**Prompt**
Render the text lines of all the rows below as a single JSON list of strings, one string per line, with blank lines omitted. Leave the pictures out of the answer.

╭──

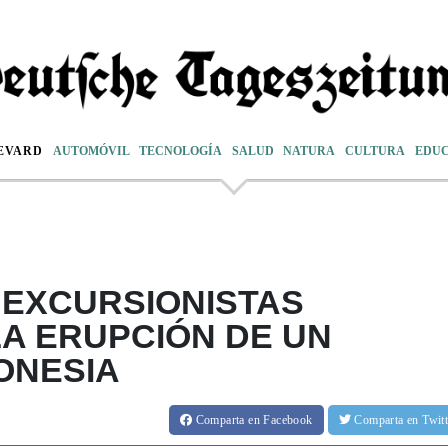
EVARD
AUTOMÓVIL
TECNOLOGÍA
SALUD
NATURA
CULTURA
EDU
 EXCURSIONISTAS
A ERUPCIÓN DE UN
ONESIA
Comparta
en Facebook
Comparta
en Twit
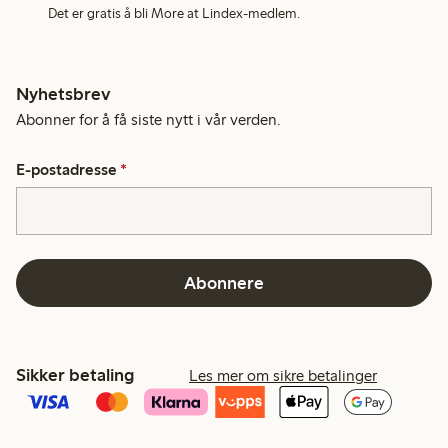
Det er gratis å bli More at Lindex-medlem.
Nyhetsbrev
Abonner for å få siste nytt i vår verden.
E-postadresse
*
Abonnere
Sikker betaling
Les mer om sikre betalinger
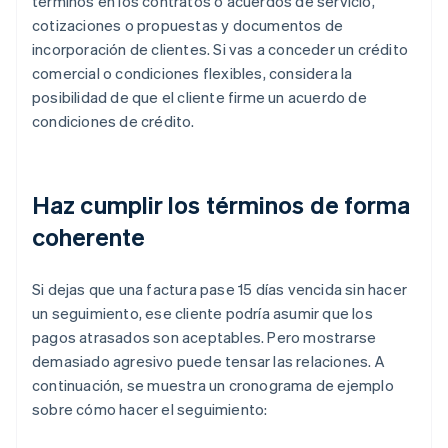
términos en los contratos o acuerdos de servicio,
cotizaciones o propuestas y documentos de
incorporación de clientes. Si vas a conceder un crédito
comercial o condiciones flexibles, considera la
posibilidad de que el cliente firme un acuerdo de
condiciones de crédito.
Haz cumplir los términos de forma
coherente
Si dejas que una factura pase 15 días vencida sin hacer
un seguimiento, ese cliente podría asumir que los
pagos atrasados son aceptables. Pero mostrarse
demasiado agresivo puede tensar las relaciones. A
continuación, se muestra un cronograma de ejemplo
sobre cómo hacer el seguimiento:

╰──

**Reply**
[
  "EVARD",
  "AUTOMÓVIL",
  "TECNOLOGÍA",
  "SALUD",
  "NATURA",
  "CULTURA",
  "EDU",
  " EXCURSIONISTAS",
  "A ERUPCIÓN DE UN",
  "ONESIA",
  "Comparta",
  "en Facebook",
  "Comparta",
  "en Twit",
  "Det er gratis å bli More at Lindex-medlem.",
  "Nyhetsbrev",
  "Abonner for å få siste nytt i vår verden.",
  "E-postadresse",
  "*",
  "Abonnere",
  "Sikker betaling",
  "Les mer om sikre betalinger",
  "términos en los contratos o acuerdos de servicio,",
  "cotizaciones o propuestas y documentos de",
  "incorporación de clientes. Si vas a conceder un crédito",
  "comercial o condiciones flexibles, considera la",
  "posibilidad de que el cliente firme un acuerdo de",
  "condiciones de crédito.",
  "Haz cumplir los términos de forma",
  "coherente",
  "Si dejas que una factura pase 15 días vencida sin hacer",
  "un seguimiento, ese cliente podría asumir que los",
  "pagos atrasados son aceptables. Pero mostrarse",
  "demasiado agresivo puede tensar las relaciones. A",
  "continuación, se muestra un cronograma de ejemplo",
  "sobre cómo hacer el seguimiento:"
]